→ **WHAT IS NEEDED**: Check every line of the data for the word "family", and copy those that have it.

*** Block opens ***

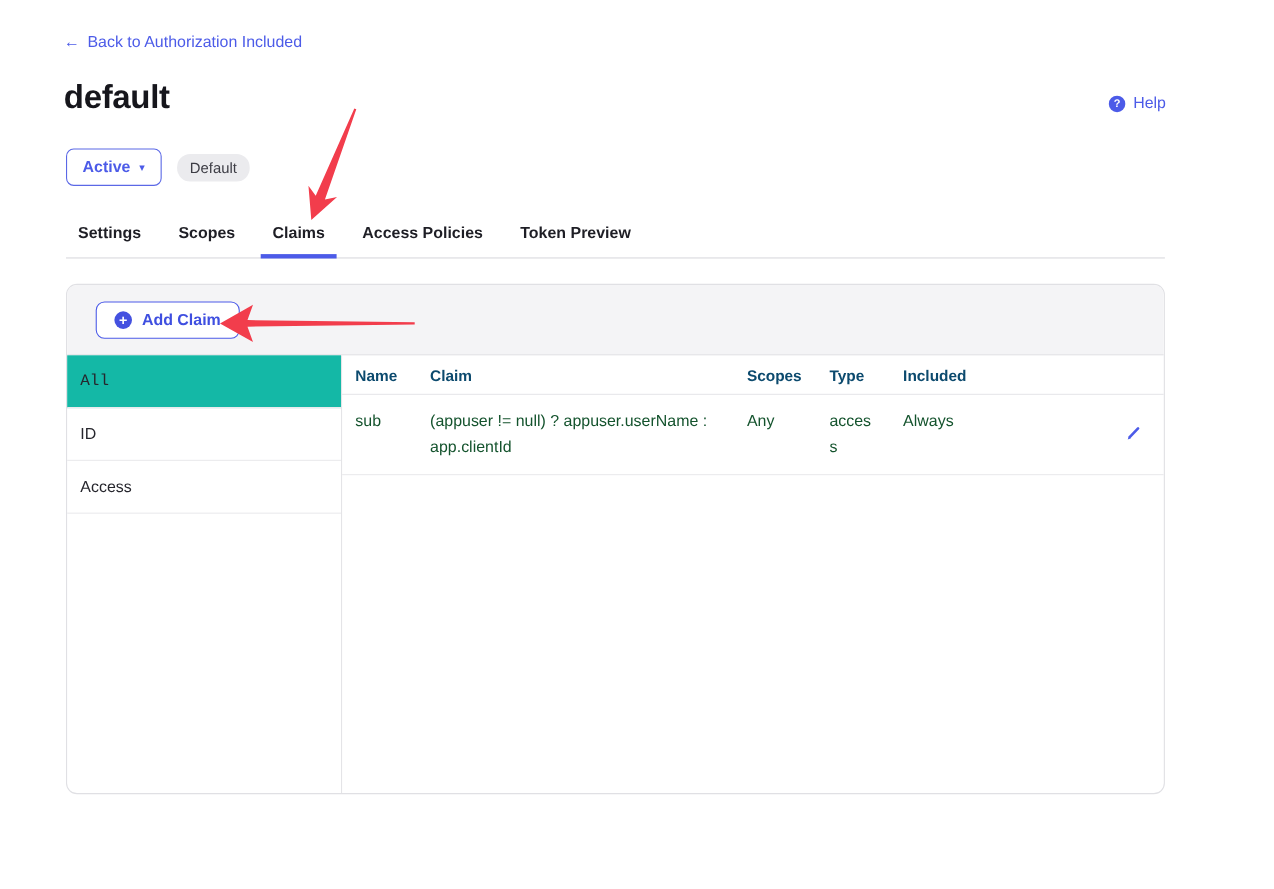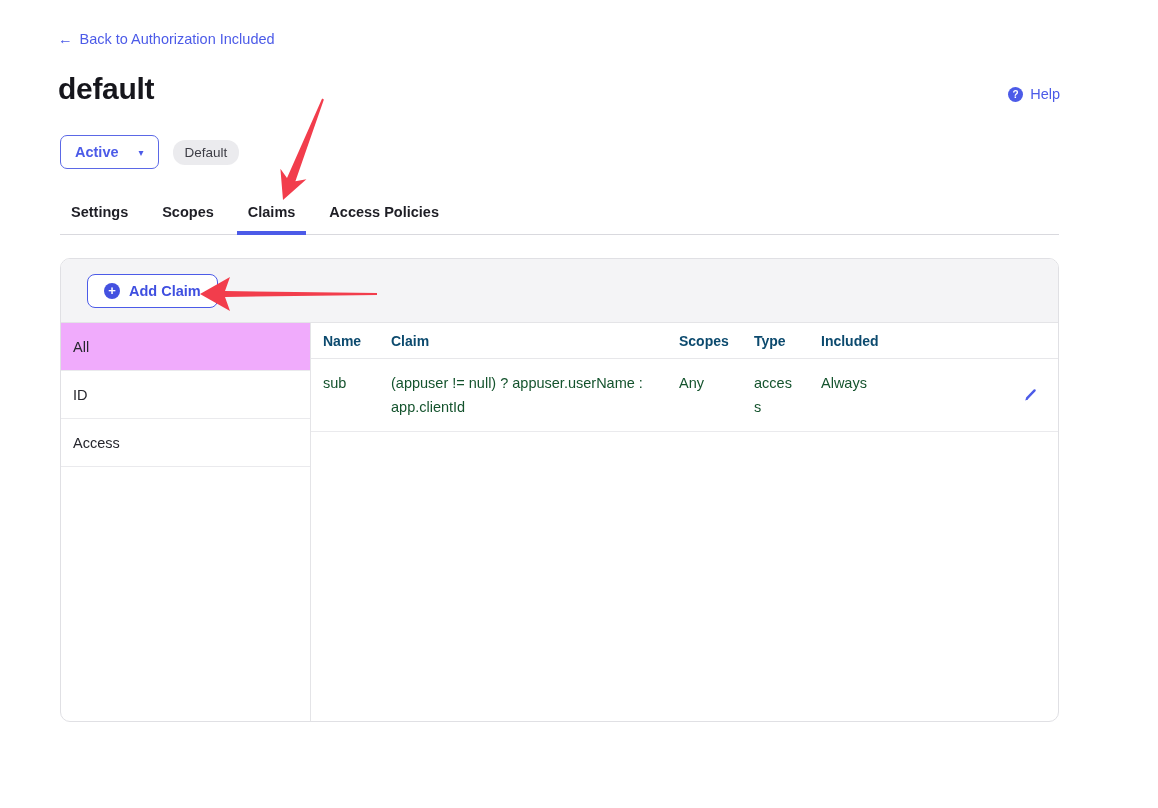--- a/index.html
+++ b/index.html
@@ -14,21 +14,21 @@
   .title-row { position: absolute; left: 58px; top: 72px; width: 1002px;
     display: flex; justify-content: space-between; align-items: flex-start; }
   .page-title { font-size: 30px; font-weight: 700; color: #16161c; letter-spacing: -0.3px; }
   .help-link { display: inline-flex; align-items: center; gap: 7px; margin-top: 14px;
     color: #4c5be8; font-size: 14.5px; cursor: pointer; }
   .help-icon { width: 15px; height: 15px; border-radius: 50%; background: #4c5be8; color: #fff;
     font-size: 10px; font-weight: 700; display: inline-flex; align-items: center; justify-content: center; }
 
   
   .status-row { position: absolute; left: 60px; top: 135px; display: flex; align-items: center; gap: 14px; }
-  .status-btn { display: inline-flex; align-items: center; gap: 20px; background: #fff;
+  .status-btn { display: inline-flex; align-items: center; gap: 8px; background: #fff;
     border: 1px solid #5b68e6; border-radius: 7px; padding: 8px 14px; color: #4c5be8;
     font-size: 14.5px; font-weight: 700; cursor: pointer;
     font-family: "Liberation Sans", "DejaVu Sans", sans-serif; }
   .status-caret { font-size: 10px; }
   .badge { background: #ebebee; color: #3d3d45; border-radius: 12px; padding: 5px 12px;
     font-size: 13.5px; }
 
   
   .tabs { position: absolute; left: 60px; top: 201px; width: 999px; display: flex;
     border-bottom: 1px solid #d9d9de; }
@@ -51,21 +51,21 @@
     justify-content: center; line-height: 1; padding-bottom: 1px; }
 
   .panel-body { flex: 1; display: flex; min-height: 0; }
 
   
   .claim-sidebar { width: 250px; flex: 0 0 250px; border-right: 1px solid #e4e4e7; }
   .claim-sidebar-header { height: 34px; display: flex; align-items: center; padding: 0 12px;
     font-size: 14.5px; font-weight: 700; color: #1e1e25; border-bottom: 1px solid #e7e7ea; }
   .claim-type-item { height: 48px; display: flex; align-items: center; padding: 0 12px;
     font-size: 14.5px; color: #26262d; border-bottom: 1px solid #eaeaed; cursor: pointer; }
-  .claim-type-item.selected { background: #f0abfc; }
+  .claim-type-item.selected { background: #14b8a6; font-family: Liberation Mono, monospace; }
 
   
   .claims-table { flex: 1; min-width: 0; }
   .t-grid { display: grid; grid-template-columns: 68px 288px 75px 67px 1fr 44px;
     padding: 0 20px 0 12px; align-items: start; }
   .t-header { height: 36px; align-items: center; border-bottom: 1px solid #e7e7ea;
     font-size: 14px; font-weight: 700; color: #0c4a6e; }
   .t-row { padding-top: 12px; padding-bottom: 12px; border-bottom: 1px solid #eaeaed;
     font-size: 14.5px; color: #14532d; line-height: 24px; }
   .cell-value { padding-right: 16px; }
@@ -99,20 +99,21 @@
     <span class="status-caret">▾</span>
   </button>
   <span class="badge">Default</span>
 </div>
 
 <div class="tabs">
   <div class="tab">Settings</div>
   <div class="tab">Scopes</div>
   <div class="tab active">Claims</div>
   <div class="tab">Access Policies</div>
+  <div class="tab">Token Preview</div>
 </div>
 
 <div class="panel">
   <div class="panel-toolbar">
     <button class="add-claim-btn">
       <span class="plus-icon">+</span>
       <span>Add Claim</span>
     </button>
   </div>
   <div class="panel-body">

*** Block closes ***

→ **RESULT OF THE EXERCISE**:
     font-family: "Liberation Sans", "DejaVu Sans", sans-serif; }
+  .claim-type-item.selected { background: #14b8a6; font-family: Liberation Mono, monospace; }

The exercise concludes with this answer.